On the last day of the financial year 2020-21,the Finance Ministry announced that the inflation target for the five years between April 2021 and March 2026 will remain unchanged at 4%, with an upper tolerance level of 6% and a lower tolerance level of 2%. This is the retail inflation target that will drive the country’s monetary policy framework and influence its decision to raise, hold or lower interest rates.
What are the implications of the Finance Ministry’s decision for monetary policy and is this approach necessary?
Why is this important?
- India switched to an inflation target based monetary policy framework in 2015, with the 4% target kicking in from 2016-17.
- Many developed countries adopted an inflation rate focus as the key for policy formulation for interest rates rather than other variables like the currency exchange rate or controlling money supply growth.
Emerging economies also have been gradually adopting this approach. In adopting a target for a period of five years, the central bank has the visibility and the time to smoothly alter and adjust its policies in order to attain the targeted inflation levels over the medium term, rather than seek to achieve it every month
- Inflation refers to the rise in the prices of goods and services of daily or common use, such as food, clothing, housing, recreation, transport, consumer staples, etc.
- Inflation measures the average price change in a basket of commodities and services over time.

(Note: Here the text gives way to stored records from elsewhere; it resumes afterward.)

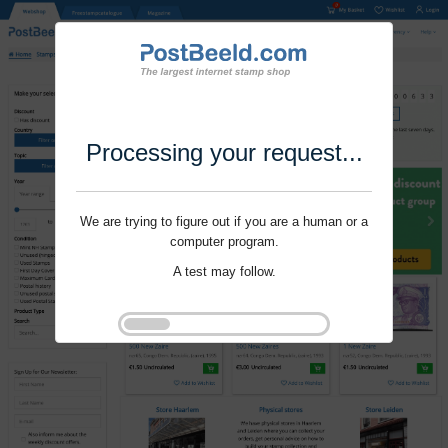
Processing your request...
We are trying to figure out if you are a human or a
computer program.
A test may follow.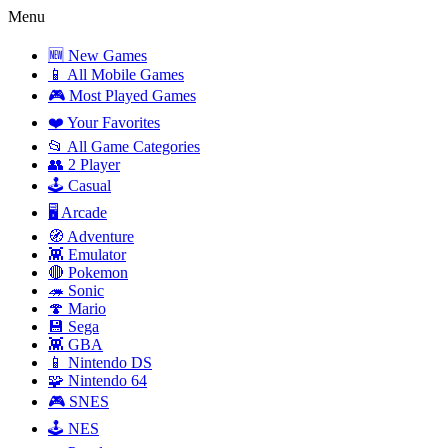
Menu
🆕 New Games
📱 All Mobile Games
🎮 Most Played Games
❤️ Your Favorites
📂 All Game Categories
👥 2 Player
🕹️ Casual
🖥️ Arcade
🧭 Adventure
👾 Emulator
🔴 Pokemon
🦔 Sonic
🍄 Mario
💾 Sega
👾 GBA
📱 Nintendo DS
🧩 Nintendo 64
🎮 SNES
🕹️ NES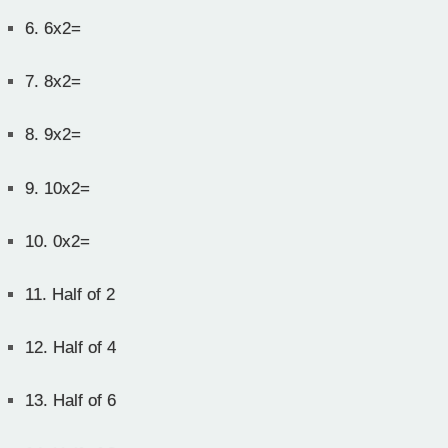
6.
6x2=
7.
8x2=
8.
9x2=
9.
10x2=
10.
0x2=
11.
Half of 2
12.
Half of 4
13.
Half of 6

- Inflation is indicative of the decrease in the purchasing power of a unit of a country’s currency. This could ultimately lead to a deceleration in economic growth.
- However, a moderate level of inflation is required in the economy to ensure that production is promoted.
- In India, inflation is primarily measured by two main indices — WPI (Wholesale Price Index) and CPI (Consumer Price Index) which measure wholesale and retail-level price changes, respectively.